İstanbul ve eski Osmanlı'dan kareler
AC Brootherhood'tan da hatırlayacağınız gibi Desmond Miles Animus ile atalarının hatıralarına giderek bu kez ile Osmanlı İmparatorluğu’nda Sultan Selim'in hüküm sürdüğü İstanbul'a kadar geliyor. Evet yanlış okumadınız bu kez oyun İstanbul'da geçiyor. Oyunun ilerleyen bölümlerinde Rodos Adaları ve Kapadokya'yı da görüyoruz, Kapalı Çarşı’dan tutunda, Topkapı Sarayı'na kadar, deyim yerindeyse Galata Kulesi üzerinden İstanbul semalarında Hezarfen Çelebi misali süzülüyoruz.

Oyunda bize yardımcı olan kişiler de yok değil. İstanbul'daki suikastçilerin başı olan Yusuf Azim bize oyun da bazı görevlerde destek oluyor. İstanbul'un sokaklarında gezerken yürüyen diğer insanlardan Türkçe seslendirmeler duymak hoş olsa da seslendirmeleri yapanların komik uslubü yüzünden bazen istemsizce gülmeniz içten bile olmuyor.
Oynanış bizi pek şaşırtmadı
Serinin diğer oyunlarına nazaran bu kez değiştirilmiş bir kaç unsur olmasına rağmen, genel tarz da değişen çok bir şey var demek sanırım biraz yalan söylemek olur.
Getirilen yeniliklerden bazıları ise Den Defence sistemi. Bir nevi stratejik sisteme dayalı bu sekansta suikastçileri yöneterek tapınakçılarla girdiğiniz savaş bölümleri.

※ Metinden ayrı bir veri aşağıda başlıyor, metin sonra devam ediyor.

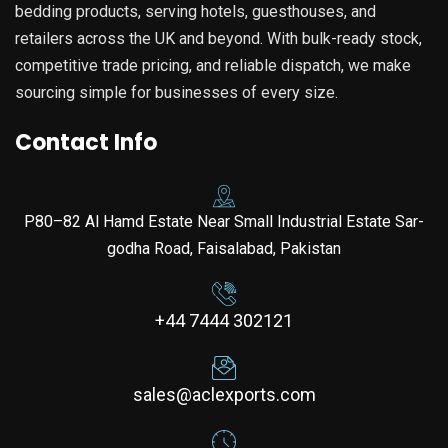
bedding products, serving hotels, guesthouses, and
retailers across the UK and beyond. With bulk-ready stock,
competitive trade pricing, and reliable dispatch, we make
sourcing simple for businesses of every size.
Contact Info
P80–82 Al Hamd Estate Near Small Industrial Estate Sar-
godha Road, Faisalabad, Pakistan
+44 7444 302121
sales@aclexports.com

Tek yapmanız gereken iyi bir strateji belirleyip suikastçilerinizi doğru yerlere konuşlandırmak ve tapınakçı ordusunu bertaraf etmek. Bazı zamanlar rutine bağlayan görevlerden kaçmak ve farklı bir alana yoğunlaşmanızı sağlayan Den Defence, sizi sıkılmaktan kurtarabilir olmuş diyebilirim.

Grafik ve detaylar aynı çizgide
Grafik motoru ilk oyundan beri aynı doku ve yüzey kaplamaları halen çizgisini bozmamış. Çok ufak da olsa iyileştirilmeler görsek de bunlar bize pek yeterli gelmedi.
Bu yüzden çok fazla grafik ve detaylandırma kısmına değinmeyeceğim, ikinci oyun yada devam niteliğindeki Brotherhood’daki kalite ile aynı.
Bekle bizi Konstantiniye!
Aslında Brotherhood'un aynısı diyemeyiz ancak oynanış mekaniği yine aynı sisteme dayalı. Combo'lar daha uzun, adam öldürme animasyonları biraz daha değiştirilmiş olsa da kalitesi artarak daha da iyi bir hale getirilmiş.Assassin's Creed serisinin oyun dünyasında ki önemli yeri ve oyunun İstanbul da geçiyor olması bile bu oyunu oynamak için sebep aslında. Daha önce serinin hiçbir oyununu oynamamış olsanız bile sadece İstanbul sokaklarında gezmek için, bu oyunu oynamanızı tavsiye ediyoruz.